Well, I could show you some source (in my language, not the
generated Fortran). I don't know if that will help. I notice your
example does a lot more that _merely_ implementing an easily
reallocatable object. Or, it seems to. I'd probably have to spend
quite some time to understand it.
The generated Fortran (when the preprocessor hypothetically is
finished) will be something like the following. When and if I have
F2003, I will probably abandon using pointers and switch to
allocatable arrays in my data types instead.
type ptrs ! one of these points to each page
type(node), pointer :: nodes(:)
end type ptrs
! this uses a pointer so that I can reallocate how many pages
! the structure uses
type paged_array
integer :: size
type(ptrs), pointer :: page_heads(:)
end type paged_array
! The page size parameter could be made a field of the above
! paged_array type and it could be a variable set (once! before
! and data is in the structure!) for each separate array is declared
integer, parameter :: page_size = 64
I would have to write a separate set of the above declarations for
each data type I wanted to have paged arrays of.
Now, the rest is code.

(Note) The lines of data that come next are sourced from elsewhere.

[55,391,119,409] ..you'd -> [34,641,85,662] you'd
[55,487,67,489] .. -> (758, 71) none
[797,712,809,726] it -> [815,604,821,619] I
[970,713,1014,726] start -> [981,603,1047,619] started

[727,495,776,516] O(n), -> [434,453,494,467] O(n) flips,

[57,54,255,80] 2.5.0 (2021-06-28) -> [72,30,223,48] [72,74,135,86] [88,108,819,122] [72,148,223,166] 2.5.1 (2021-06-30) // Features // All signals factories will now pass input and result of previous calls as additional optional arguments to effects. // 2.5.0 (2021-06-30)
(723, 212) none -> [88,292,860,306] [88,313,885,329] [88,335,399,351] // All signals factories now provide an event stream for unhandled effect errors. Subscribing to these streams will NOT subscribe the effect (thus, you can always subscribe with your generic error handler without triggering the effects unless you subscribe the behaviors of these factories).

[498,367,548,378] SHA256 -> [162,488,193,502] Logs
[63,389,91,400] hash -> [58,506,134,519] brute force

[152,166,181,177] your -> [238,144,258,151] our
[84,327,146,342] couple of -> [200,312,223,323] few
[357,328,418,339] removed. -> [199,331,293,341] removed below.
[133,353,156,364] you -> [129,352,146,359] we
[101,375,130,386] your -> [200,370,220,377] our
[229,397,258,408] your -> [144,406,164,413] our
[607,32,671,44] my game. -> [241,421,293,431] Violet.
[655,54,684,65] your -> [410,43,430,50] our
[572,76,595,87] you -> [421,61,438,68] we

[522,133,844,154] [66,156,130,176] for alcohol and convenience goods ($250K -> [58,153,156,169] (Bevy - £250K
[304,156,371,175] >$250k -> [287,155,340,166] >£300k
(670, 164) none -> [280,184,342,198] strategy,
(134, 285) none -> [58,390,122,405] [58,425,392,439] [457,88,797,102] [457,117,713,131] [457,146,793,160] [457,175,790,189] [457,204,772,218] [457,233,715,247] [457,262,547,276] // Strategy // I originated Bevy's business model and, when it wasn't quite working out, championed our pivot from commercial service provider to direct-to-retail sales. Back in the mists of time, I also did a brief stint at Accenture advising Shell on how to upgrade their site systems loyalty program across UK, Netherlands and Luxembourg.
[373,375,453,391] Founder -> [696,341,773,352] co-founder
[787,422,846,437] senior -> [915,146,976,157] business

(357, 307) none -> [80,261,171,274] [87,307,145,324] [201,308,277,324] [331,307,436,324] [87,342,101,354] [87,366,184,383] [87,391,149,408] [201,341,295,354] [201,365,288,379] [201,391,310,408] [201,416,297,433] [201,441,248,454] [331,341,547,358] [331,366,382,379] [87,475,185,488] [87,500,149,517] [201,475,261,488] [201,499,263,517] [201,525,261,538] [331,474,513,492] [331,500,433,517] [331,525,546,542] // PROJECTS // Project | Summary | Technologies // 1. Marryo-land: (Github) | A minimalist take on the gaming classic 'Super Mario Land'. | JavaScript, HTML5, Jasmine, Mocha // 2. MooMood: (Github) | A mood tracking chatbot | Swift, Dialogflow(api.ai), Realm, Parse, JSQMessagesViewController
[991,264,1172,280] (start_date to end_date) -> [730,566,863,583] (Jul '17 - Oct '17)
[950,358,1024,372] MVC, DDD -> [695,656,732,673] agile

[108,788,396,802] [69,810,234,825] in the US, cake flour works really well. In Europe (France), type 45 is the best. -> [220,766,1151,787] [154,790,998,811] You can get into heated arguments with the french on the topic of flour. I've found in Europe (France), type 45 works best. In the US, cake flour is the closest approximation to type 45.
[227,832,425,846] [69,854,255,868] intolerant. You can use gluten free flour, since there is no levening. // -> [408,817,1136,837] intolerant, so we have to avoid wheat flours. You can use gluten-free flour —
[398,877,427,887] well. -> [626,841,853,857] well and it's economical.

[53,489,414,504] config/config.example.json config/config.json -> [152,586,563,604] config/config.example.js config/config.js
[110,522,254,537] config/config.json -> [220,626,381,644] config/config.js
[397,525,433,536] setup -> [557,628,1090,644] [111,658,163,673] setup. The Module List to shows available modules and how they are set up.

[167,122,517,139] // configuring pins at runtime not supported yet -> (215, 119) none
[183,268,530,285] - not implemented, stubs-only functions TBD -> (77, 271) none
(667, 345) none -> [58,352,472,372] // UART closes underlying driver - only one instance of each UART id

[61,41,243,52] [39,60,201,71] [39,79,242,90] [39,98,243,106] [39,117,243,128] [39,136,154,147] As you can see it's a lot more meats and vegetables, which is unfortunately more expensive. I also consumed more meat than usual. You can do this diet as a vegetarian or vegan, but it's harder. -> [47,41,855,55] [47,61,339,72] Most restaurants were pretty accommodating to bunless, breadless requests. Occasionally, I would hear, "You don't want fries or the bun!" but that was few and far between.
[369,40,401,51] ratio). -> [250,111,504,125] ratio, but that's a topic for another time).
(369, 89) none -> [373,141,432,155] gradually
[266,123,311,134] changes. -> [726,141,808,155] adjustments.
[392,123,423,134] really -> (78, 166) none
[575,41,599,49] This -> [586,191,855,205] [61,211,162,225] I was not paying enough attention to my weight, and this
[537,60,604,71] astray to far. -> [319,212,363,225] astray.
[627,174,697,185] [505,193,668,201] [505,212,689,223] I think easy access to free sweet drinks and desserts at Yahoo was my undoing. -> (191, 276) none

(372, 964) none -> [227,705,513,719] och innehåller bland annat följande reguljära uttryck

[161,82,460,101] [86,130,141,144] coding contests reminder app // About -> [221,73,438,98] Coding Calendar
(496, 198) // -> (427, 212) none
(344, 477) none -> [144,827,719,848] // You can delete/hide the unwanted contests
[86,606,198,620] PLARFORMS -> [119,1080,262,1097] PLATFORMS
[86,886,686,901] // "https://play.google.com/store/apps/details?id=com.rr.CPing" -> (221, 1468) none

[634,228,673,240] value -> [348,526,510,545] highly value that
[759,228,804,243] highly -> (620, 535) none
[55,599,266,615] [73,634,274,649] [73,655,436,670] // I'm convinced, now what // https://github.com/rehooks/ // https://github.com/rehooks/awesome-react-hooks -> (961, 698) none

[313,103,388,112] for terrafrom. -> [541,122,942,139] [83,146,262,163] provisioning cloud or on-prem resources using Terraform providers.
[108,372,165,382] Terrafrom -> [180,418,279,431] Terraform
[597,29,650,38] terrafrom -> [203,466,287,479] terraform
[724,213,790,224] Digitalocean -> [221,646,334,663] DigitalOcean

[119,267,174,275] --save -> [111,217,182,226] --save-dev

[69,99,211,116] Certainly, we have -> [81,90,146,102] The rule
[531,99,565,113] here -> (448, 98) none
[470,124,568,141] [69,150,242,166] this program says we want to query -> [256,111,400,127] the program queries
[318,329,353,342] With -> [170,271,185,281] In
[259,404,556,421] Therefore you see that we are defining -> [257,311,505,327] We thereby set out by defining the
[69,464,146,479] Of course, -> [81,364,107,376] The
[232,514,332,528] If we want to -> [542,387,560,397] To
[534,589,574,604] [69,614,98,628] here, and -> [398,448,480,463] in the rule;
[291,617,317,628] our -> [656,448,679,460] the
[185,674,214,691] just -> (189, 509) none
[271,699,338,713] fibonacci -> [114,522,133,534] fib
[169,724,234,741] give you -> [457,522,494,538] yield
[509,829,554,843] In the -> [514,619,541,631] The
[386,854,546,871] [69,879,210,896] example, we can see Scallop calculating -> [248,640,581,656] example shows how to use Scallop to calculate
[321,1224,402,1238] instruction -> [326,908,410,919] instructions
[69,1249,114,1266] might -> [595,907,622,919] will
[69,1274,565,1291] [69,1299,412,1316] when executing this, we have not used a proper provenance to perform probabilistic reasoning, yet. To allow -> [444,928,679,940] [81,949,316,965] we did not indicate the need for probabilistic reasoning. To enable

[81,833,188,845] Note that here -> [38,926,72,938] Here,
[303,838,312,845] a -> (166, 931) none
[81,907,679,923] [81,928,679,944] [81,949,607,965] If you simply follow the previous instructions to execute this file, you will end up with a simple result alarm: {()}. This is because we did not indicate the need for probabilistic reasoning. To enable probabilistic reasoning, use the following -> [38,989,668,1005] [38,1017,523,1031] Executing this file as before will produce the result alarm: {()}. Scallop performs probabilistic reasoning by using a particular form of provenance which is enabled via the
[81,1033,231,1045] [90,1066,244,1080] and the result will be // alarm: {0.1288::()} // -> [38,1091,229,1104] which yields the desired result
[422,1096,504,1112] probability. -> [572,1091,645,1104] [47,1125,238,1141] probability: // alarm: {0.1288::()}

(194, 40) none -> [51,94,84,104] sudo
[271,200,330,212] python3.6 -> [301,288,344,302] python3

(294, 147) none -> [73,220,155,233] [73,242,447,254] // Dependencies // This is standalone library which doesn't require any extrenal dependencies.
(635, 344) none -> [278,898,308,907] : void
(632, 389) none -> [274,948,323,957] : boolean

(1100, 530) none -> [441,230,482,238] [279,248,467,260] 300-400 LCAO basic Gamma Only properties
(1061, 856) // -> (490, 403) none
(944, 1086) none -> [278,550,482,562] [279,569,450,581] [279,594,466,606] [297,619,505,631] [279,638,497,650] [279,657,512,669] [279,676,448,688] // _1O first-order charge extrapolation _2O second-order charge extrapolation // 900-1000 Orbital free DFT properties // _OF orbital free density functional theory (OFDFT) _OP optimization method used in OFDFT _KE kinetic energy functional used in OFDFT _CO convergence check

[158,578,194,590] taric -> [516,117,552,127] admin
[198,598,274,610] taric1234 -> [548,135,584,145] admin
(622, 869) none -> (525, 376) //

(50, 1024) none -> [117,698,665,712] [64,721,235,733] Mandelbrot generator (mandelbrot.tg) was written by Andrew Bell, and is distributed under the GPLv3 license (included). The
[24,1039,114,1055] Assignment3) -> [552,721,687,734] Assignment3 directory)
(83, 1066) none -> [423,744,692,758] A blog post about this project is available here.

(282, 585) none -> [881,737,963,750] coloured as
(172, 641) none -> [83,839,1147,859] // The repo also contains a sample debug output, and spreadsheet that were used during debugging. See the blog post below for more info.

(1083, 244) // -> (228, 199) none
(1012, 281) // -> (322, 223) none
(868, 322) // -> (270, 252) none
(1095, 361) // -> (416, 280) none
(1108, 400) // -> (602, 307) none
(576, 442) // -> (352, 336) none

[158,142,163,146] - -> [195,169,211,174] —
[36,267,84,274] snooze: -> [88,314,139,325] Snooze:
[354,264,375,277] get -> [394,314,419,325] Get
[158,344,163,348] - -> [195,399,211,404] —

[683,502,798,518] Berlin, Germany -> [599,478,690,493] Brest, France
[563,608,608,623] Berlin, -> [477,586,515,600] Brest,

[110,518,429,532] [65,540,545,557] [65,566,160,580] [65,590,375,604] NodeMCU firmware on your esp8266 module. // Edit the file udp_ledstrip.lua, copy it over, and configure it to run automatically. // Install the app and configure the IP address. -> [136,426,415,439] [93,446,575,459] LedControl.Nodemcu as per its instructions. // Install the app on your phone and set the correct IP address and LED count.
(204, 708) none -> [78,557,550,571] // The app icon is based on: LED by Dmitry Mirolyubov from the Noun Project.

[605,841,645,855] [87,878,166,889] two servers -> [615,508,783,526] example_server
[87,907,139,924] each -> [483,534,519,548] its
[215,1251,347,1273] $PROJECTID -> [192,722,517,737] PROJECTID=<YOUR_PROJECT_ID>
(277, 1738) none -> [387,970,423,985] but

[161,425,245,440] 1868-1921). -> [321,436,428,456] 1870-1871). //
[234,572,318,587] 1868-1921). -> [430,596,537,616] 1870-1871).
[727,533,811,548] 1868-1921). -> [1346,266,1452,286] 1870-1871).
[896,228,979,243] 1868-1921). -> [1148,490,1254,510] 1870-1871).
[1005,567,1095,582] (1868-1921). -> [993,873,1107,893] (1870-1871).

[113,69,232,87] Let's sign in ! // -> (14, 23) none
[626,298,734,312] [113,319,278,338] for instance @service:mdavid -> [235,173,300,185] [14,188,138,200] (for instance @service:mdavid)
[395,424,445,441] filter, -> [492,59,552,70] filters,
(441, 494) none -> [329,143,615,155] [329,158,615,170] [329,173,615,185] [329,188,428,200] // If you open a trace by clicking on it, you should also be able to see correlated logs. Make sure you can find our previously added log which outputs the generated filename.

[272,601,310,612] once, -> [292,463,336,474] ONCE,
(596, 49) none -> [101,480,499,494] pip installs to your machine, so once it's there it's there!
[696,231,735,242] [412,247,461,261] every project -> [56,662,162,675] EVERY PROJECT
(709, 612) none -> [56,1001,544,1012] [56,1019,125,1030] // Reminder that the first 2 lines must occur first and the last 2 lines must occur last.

In outline (since I don't have a finished
preprocessor I can't give you actually generated code), to allocate
or reallocate an array, you decide how many pages the newly
requested size, if necessary you allocate (or reallocate) the
PAGE_HEADS array and then you allocate (or deallocate, if
the new size is smaller) all the pages that are no longer needed.
The SIZE component of the packed_array type would contain
the size of the array actually asked for (not necessarily a multiple
of the page size). The actual amount of space allocated is the
number of non-null pointers times the page size. I could, of
course, just keep that value around instead of needing to compute
it.
References to the paged array would look like array references in
my source language. In the intermediate Fortran they might be
procedure calls or they might be short sequences of statements
or ... I haven't made up my mind yet. Obviously, if I declare:
type (paged_array) :: arr
and subsequently allocated it:
call my_allocate(arr, 500)
In my own language, I want references to the data to look like
x = arr(n)
arr(m:) = a_node
etc.
The first of these could be (assuming N is in range):
x = arr%page_heads(n/64)%nodes(mod(n,64))
Adding a range check would be more difficult. Probably it would
require both references to the array and assignments to it be made
into procedures, elemental to be preferred. Indeed, making the
procedures elemental has the advantage that whole array and array
slice operations can be translated fairly direcly with me having to
analyze them.
I don't know if this helps at all. It's a lot simpler than what you're
doing, but maybe you need some other capability?
As for, say, building a linked list or a directed graph or something:
well I think we all knw the techniques of doing that using array indices
assuming the array is big enough. I now have a means of making an
array that can be efficiently resized so that it can be made big enough
for any contingency. So, such linked structures would be designed
using indices into these arrays instead of using POINTERs at all
(I have no present intention to include POINTERs in my langage).
--
J. Giles
"I conclude that there are two ways of constructing a software
design: One way is to make it so simple that there are obviously
no deficiencies and the other way is to make it so complicated
that there are no obvious deficiencies." -- C. A. R. Hoare
|